CARLOS DRUMMOND DE ANDRADE FEZ UM POEMA PARA A CIDADE DE RUBINEIA
Os Submersos
A princípio é meio estranho, não? Compreendo, depois a gente se habitua. Nenhuma casa em que moramos se entrega imediatamente. É preciso entendê-la, conquistá-la. E casa de água, então? Uma rua de água, placa indicando esquina de água a transeuntes peixes. Não é todo dia que um objeto destinado a servir debaixo do sol se encontra em semelhante situação.
Já sei, poeta Bandeira, que você está rindo, achando graça no desconforto líquido, captando com olhar agudo a mobilidade de tons diferentes de água, para lhes atribuir correspondência verbal.
E você, poeta Cecília, o que conta dessa viagem às vidas submersas, às Holandas hidroelétricas, país de água de Ilha Solteira que romanceiro algum ainda não cantou. Está conferindo o verde de seus olhos com esse verde piscina?

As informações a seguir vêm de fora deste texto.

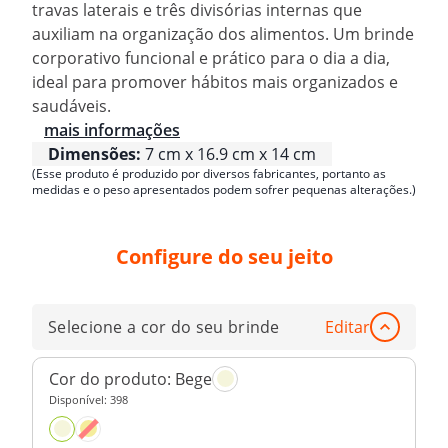
travas laterais e três divisórias internas que
auxiliam na organização dos alimentos. Um brinde
corporativo funcional e prático para o dia a dia,
ideal para promover hábitos mais organizados e
saudáveis.
mais informações
Dimensões:
7 cm x 16.9 cm x 14 cm
(Esse produto é produzido por diversos fabricantes, portanto as
medidas e o peso apresentados podem sofrer pequenas alterações.)
Configure do seu jeito
Selecione a cor do seu brinde
Editar
Cor do produto:
Bege
Disponível:
398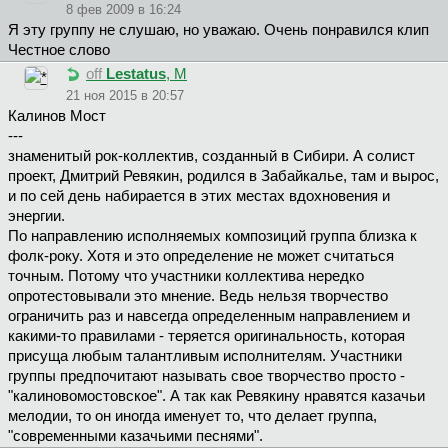
8 фев 2009 в 16:24
Я эту группу не слушаю, но уважаю. Очень понравился клип
Честное слово
off
Lestatus
, М
21 ноя 2015 в 20:57
Калинов Мост
---
знаменитый рок-коллектив, созданный в Сибири. А солист
проект, Дмитрий Ревякин, родился в Забайкалье, там и вырос,
и по сей день набирается в этих местах вдохновения и
энергии.
По направлению исполняемых композиций группа близка к
фолк-року. Хотя и это определение не может считаться
точным. Потому что участники коллектива нередко
опротестовывали это мнение. Ведь нельзя творчество
ограничить раз и навсегда определенным направлением и
какими-то правилами - теряется оригинальность, которая
присуща любым талантливым исполнителям. Участники
группы предпочитают называть свое творчество просто -
"калиновомостовское". А так как Ревякину нравятся казачьи
мелодии, то он иногда именует то, что делает группа,
"современными казачьими песнями".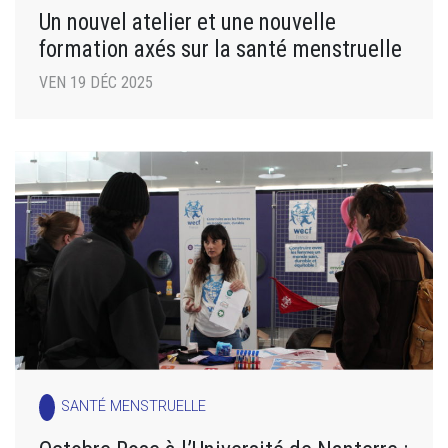
Un nouvel atelier et une nouvelle
formation axés sur la santé menstruelle
VEN 19 DÉC 2025
SANTÉ MENSTRUELLE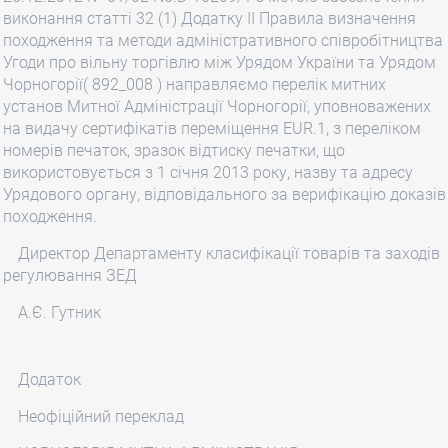
виконання статті 32 (1) Додатку II Правила визначення
походження та методи адміністративного співробітництва
Угоди про вільну торгівлю між Урядом України та Урядом
Чорногорії( 892_008 ) направляємо перелік митних
установ Митної Адміністрації Чорногорії, уповноважених
на видачу сертифікатів переміщення EUR.1, з переліком
номерів печаток, зразок відтиску печатки, що
використовується з 1 січня 2013 року, назву та адресу
Урядового органу, відповідального за верифікацію доказів
походження.
Директор Департаменту класифікації товарів та заходів
регулювання ЗЕД
А.Є. Гутник
Додаток
Неофіційний переклад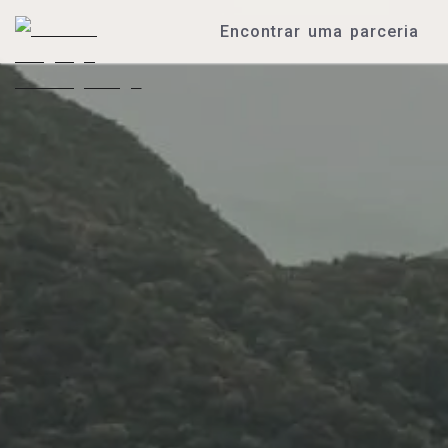
Encontrar uma parceria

Olha: aquele velhinho ali foi seu vizinho aos tempos de Cosme Velho. Uma reverência a Machado de Assis, mesmo em camadas profundas, precisamente belas, é de bom preceito.

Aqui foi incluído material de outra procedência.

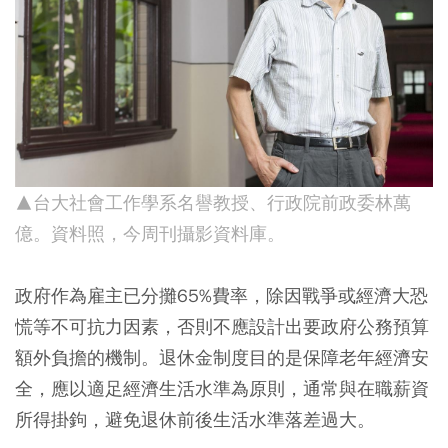
▲台大社會工作學系名譽教授、行政院前政委林萬
億。資料照，今周刊攝影資料庫。
政府作為雇主已分攤65%費率，除因戰爭或經濟大恐
慌等不可抗力因素，否則不應設計出要政府公務預算
額外負擔的機制。退休金制度目的是保障老年經濟安
全，應以適足經濟生活水準為原則，通常與在職薪資
所得掛鉤，避免退休前後生活水準落差過大。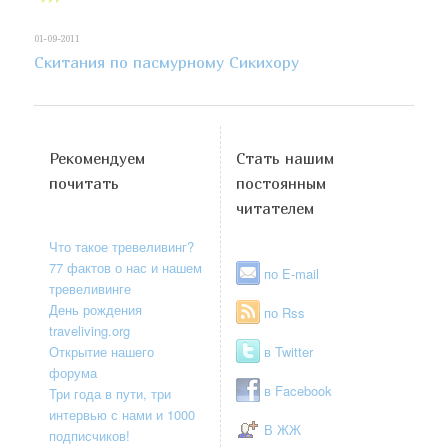
01-09-2011
Скитания по пасмурному Сикихору
Рекомендуем
Стать нашим
почитать
постоянным
читателем
Что такое тревеливинг?
77 фактов о нас и нашем
по E-mail
тревеливинге
День рождения
по Rss
traveliving.org
Открытие нашего
в Twitter
форума
в Facebook
Три года в пути, три
интервью с нами и 1000
В ЖЖ
подписчиков!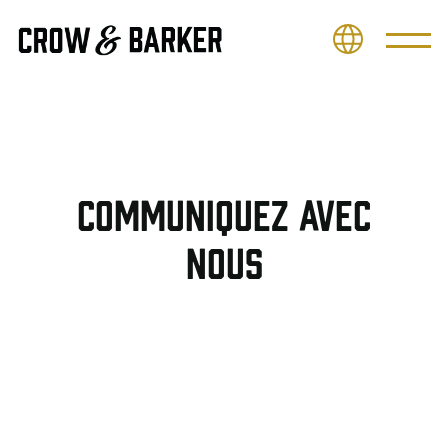
Communiquez avec
nous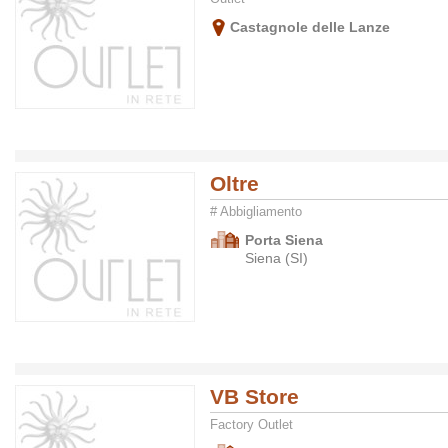
Castagnole delle Lanze
Oltre
# Abbigliamento
Porta Siena
Siena (SI)
VB Store
Factory Outlet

O ácido Graciliano está mais adiante e ainda não se conformou em ser nome de rua. Acha que tudo isso é palhaçada.
Não importa.
Se os nomes falam entre si, as placas também dialogam e a dele tem um bom papo de quem viveu momentos fortes e, como ele, sabe comunicar-lhes a emoção em linguagem ríspida.

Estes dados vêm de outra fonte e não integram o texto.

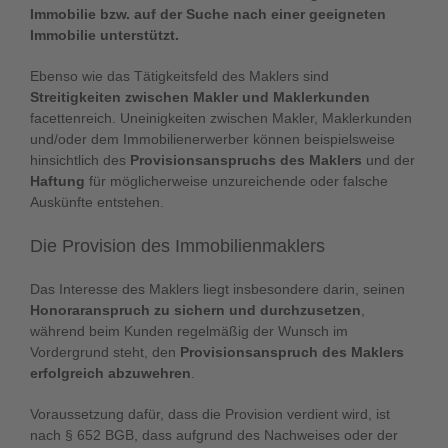
Immobilie bzw. auf der Suche nach einer geeigneten
Immobilie unterstützt.
Ebenso wie das Tätigkeitsfeld des Maklers sind
Streitigkeiten zwischen Makler und Maklerkunden
facettenreich. Uneinigkeiten zwischen Makler, Maklerkunden
und/oder dem Immobilienerwerber können beispielsweise
hinsichtlich des
Provisionsanspruchs des Maklers
und der
Haftung
für möglicherweise unzureichende oder falsche
Auskünfte entstehen.
Die Provision des Immobilienmaklers
Das Interesse des Maklers liegt insbesondere darin, seinen
Honoraranspruch zu sichern und durchzusetzen
,
während beim Kunden regelmäßig der Wunsch im
Vordergrund steht, den
Provisionsanspruch des Maklers
erfolgreich abzuwehren
.
Voraussetzung dafür, dass die Provision verdient wird, ist
nach § 652 BGB, dass aufgrund des Nachweises oder der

A represa não é um cárcere, como aquele em que o romancista ruminou por faltas não cometidas. É uma nova Rubineia, isentadas limitações municipais da superfície. Sem trânsito de veículos assustadores, sem impostos, papéis, discursos, notícias, bases mil, que toda cidade se corta.
Percebo, afinal, essa é a Pasárgada de Manuel Bandeira, oculta em oito milhões de metros cúbicos de água.
Eis aí meus caros amigos: a vocês uma boa sorte e muito progresso e alegria.
"Carlos Drummond de Andrade".
--- Poema escrito em 1973 em homenagem às placas de ruas submersas em Rubineia.